Uma conferência em Roma no início deste janeiro – no mesmo ano que marca o 500º aniversário da morte de Leonardo da Vinci – deve marcar a história da arte com mais polêmica sobre o maior gênio de todos os tempos. Sob a condução de Silvano Vinceti, presidente do “Comitato per la Valorizzazione dei Beni Storici, Culturali e Ambientali” da Itália, o evento propõe acrescentar, aos clássicos retratos executados pelo mestre, uma graciosa pintura medindo 61,5 × 54,5 cm. Estamos falando da “Jovem dama com casaco de pele”, um curioso óleo sobre madeira de álamo executado entre 1495 e 1499.
Sua origem nos leva a Milão, enquanto Da Vinci estava a serviço de Ludovico, o Mouro, (1495-1499). Da coleção do cardeal Luigi d’Aragona (1500), segue à do Papa Inocêncio XII e a do Bispo de Otranto (Domenico Morelli) em 1700. Já em 1850, vai para Milão, a integrar a coleção do Marqués Moramarco. No início do século XX, chega à Alemanha através de uma família industrial e em 1975 é vendida para outra família do mesmo ramo da qual pertence seu atual proprietário. A obra já teve sua chancela declarada por quatro das maiores autoridades reconhecidas em Da Vinci: o historiador Adolfo Venturi (já em 1921), os professores Ernst Ullman e Carlo Pedretti – provavelmente o maior especialista em Da Vinci de todos os tempos -, e o próprio historiador Silvano Vinceti, mais recentemente em 2018. Embora em muito boas condições de preservação, a “Jovem dama com casaco de pele” chegou a se submeter a uma leve restauração em 1977 pelas mãos dos especialistas Henning Strube e Beate Strube-Bischof. Atualmente, o óleo está alojado em um cofre suíço. Notar que a pintura se faz explicitamente relacionada a duas das obras mais conhecidas de Leonardo, “Dama com um arminho” e a “Mona Lisa” – ou “Gioconda”.
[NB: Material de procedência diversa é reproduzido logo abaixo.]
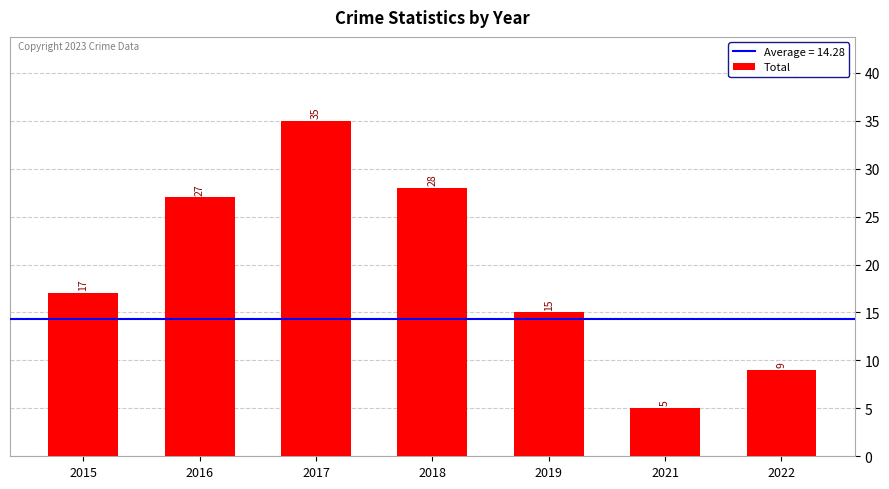

List the labels in order of value, largest first.

2017, 2018, 2016, 2015, 2019, 2022, 2021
“O Espelho Mágico” de Leonardo (Christ Church, Londres): a feiticeira a mirar o espelho tem duas faces – jovem e velha a um só tempo. Flickr
O significado. Mais do que uma bela imagem feminina, a pintura nos chama a refletir sobre um dos maiores interesses temáticos de Leonardo: a busca de um ideal de beleza maior que residisse no princípio dual – ou “dos opostos” – nas coisas. Esta questão do dualismo nos remete a Heráclito de Éfeso (535-475 aC) e seus pensamentos sobre o cosmo e o Uno, o devir e a harmonia. Também os estudos sobre Fibonacci e a proporção áurea, a força do equilíbrio simétrico, viriam a ser de singular importância nas composições do gênio. Em particular, na iconografia Da Vinci que aborda o tema da maturidade versus a juventude, vemos alguns exemplos de como tais implicações filosóficas o seduziam.

“Jovem Dama” e “Gioconda” (Coleção Particular / Louvre, Paris): Lisa Gherardini, jovem e madura
Assim, de acordo com análises comparativas entre a desgastada “Mona Lisa” e várias de suas jovens e idealizadas mulheres – tão presentes também nas obras de discípulos -, “Jovem Dama” seria apenas um contraponto para seu maior ícone. Aqui, este efeito é claro, onde é evidente a representação de um rejuvenescimento da “La Gioconda”. Notar também que o tipo de cabelo é o mesmo em ambas, assim como há um forte elemento circunstancial: a presença de cosmético labial na jovem Lisa (Gherardini), o que só vem corroborar a relação direta entre as duas versões e o confronto de suas idades. Em plenos séculos 15 e 16, o uso desses materiais de tons avermelhados em mulheres maduras – portanto, reservadas – era extremamente inadequado. Inclusive, vários estudos para restaurar as cores originais da “Gioconda” mostraram que seus lábios não seriam muito mais rubros do que parecem atualmente. A “Mona Lisa”, enfim, para Leonardo, só deverá existir se houver uma contraposição que a equilibre: uma “Jovem Dama”. Com ela o mestre poderá melhor exercer suas reflexões sobre uma realidade invisível, maior, onde os opostos orquestram o movimento da História e de toda a Criação.